If you were to ask people at different stages of church history what the Holy Scriptures are, you might receive similarly contrasting answers.
If you were to ask most modern Christians, you would most likely be shown a leather-bound Bible or an app on a person’s mobile device. Like the copy of Hamlet, such a book is primarily encountered in the act of silent, private, personal reading.
An early Christian, by contrast, might take you to the place where their local church met and show you a collection of scrolls with an incomplete collection of books of the Hebrew Scriptures and perhaps a few codices containing various Gospels and epistles. They might then take you to a gathering of Christians, where these texts would be read aloud and some leader might instruct the congregation from them.
Brian Wright has recently explored the prominence and extent of communal-reading events in the first century. Such communal reading was pervasive and the dominant form of early-church engagement with the Scriptures.
So How Did the Bereans ‘Examine the Scriptures’?
Changes in book production have led to a privatization of reading and interpreting Scripture, which brings us back to the Bereans.

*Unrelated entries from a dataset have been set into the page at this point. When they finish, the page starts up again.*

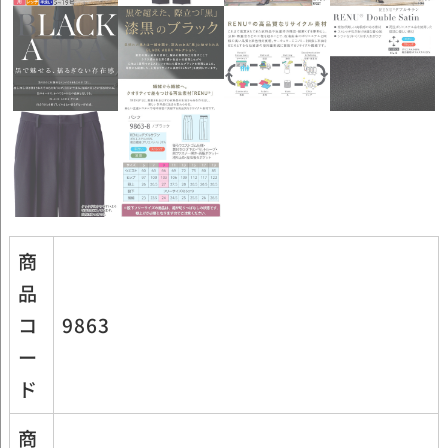
商
品
コ
9863
ー
ド
商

In Acts 17:10–11, Luke praises the Bereans, who eagerly received the words of Paul and Silas and daily examined the Scriptures to see if what they were saying was accurate. Many of us grew up being exhorted to be “Berean Christians,” meaning we were encouraged to go back home and study our personal Bibles to see if our pastors’ teaching was accurate. While there is doubtless merit in this practice, it’s exceedingly unlikely that this is what the Bereans were doing.
Rather, as members of a Jewish synagogue, it’s more likely that they were assembling together regularly over the course of Paul and Silas’s visit for a collective discussion of the accuracy of their teaching. In such a setting, there would’ve been a scribe consulting and reading aloud passages from specific scrolls in the synagogue’s collection as they were mentioned in the discussion.

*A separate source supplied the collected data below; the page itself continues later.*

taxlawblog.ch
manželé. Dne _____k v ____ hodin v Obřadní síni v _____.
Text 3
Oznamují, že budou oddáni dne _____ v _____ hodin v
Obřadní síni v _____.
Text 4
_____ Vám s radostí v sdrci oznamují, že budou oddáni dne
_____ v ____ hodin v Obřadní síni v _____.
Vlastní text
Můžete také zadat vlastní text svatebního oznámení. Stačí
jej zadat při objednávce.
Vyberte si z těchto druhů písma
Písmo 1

Reading and interpretation were more communal than private acts.
Becoming True Bereans
Our primary encounter with the text has moved from the context of the communal Bible reading in the assembly of the church to the private Bible reading of the individual Christian. Reading has shifted from an activity chiefly engaging the ears to one chiefly engaging the eyes.
With such shifts, there has often been a privatization of our understanding of the sense of the text: we can forget that the Scriptures were largely addressed not to detached individuals but to communities of reading—communities where interpretation was a collective activity overseen by skilled readers and guided by traditions of scriptural reflection.

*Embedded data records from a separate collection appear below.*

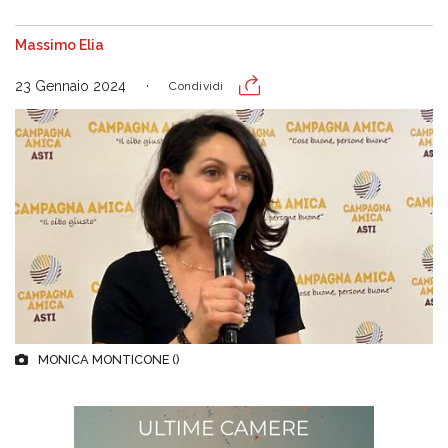
Massimo Elia
23 Gennaio 2024
Condividi
MONICA MONTICONE ()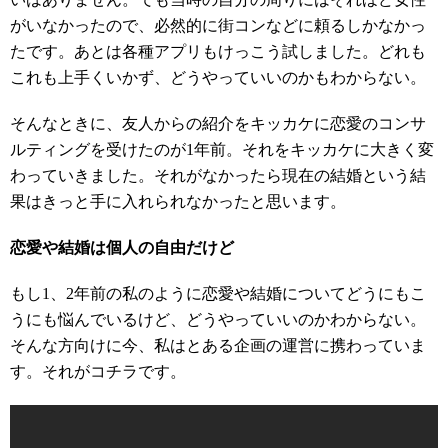
がいなかったので、必然的に街コンなどに頼るしかなかっ
たです。あとは各種アプリもけっこう試しました。どれも
これも上手くいかず、どうやっていいのかもわからない。
そんなときに、友人からの紹介をキッカケに恋愛のコンサ
ルティングを受けたのが1年前。それをキッカケに大きく変
わっていきました。それがなかったら現在の結婚という結
果はきっと手に入れられなかったと思います。
恋愛や結婚は個人の自由だけど
もし1、2年前の私のように恋愛や結婚についてどうにもこ
うにも悩んでいるけど、どうやっていいのかわからない。
そんな方向けに今、私はとある企画の運営に携わっていま
す。それがコチラです。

Reading in a book-saturated society has also developed different reading habits from those that would’ve prevailed in premodern societies with few texts. When books were rare and costly, texts tended to be much more dense with meaning, rewarding forms of attentive reading that are uncommon in our age.
Our relationship with Scripture should be anything but a sedentary, solitary, and uniform activity.
Our relationship with the Scripture can also be flattened out. We don’t (or shouldn’t) merely read the Bible. We sing the psalms. We pray the Lord’s Prayer. We practice the Lord’s Supper. We meditate on the Law and hide its words within our hearts. We hearken to God’s instructions and observe his commands. We discern the meanings of proverbs. We proclaim the gospel. Using the words of Scripture, we recount, we lament, we exhort, we teach, we comfort, we rebuke, we absolve, we encourage. While what we conceive of as “reading” is generally a sedentary, solitary, and uniform activity, the relationship that Scripture calls us to have with it is anything but!
In these and many other ways, close attention to the material history of the book has the potential to enrich our relationship with the scriptural text.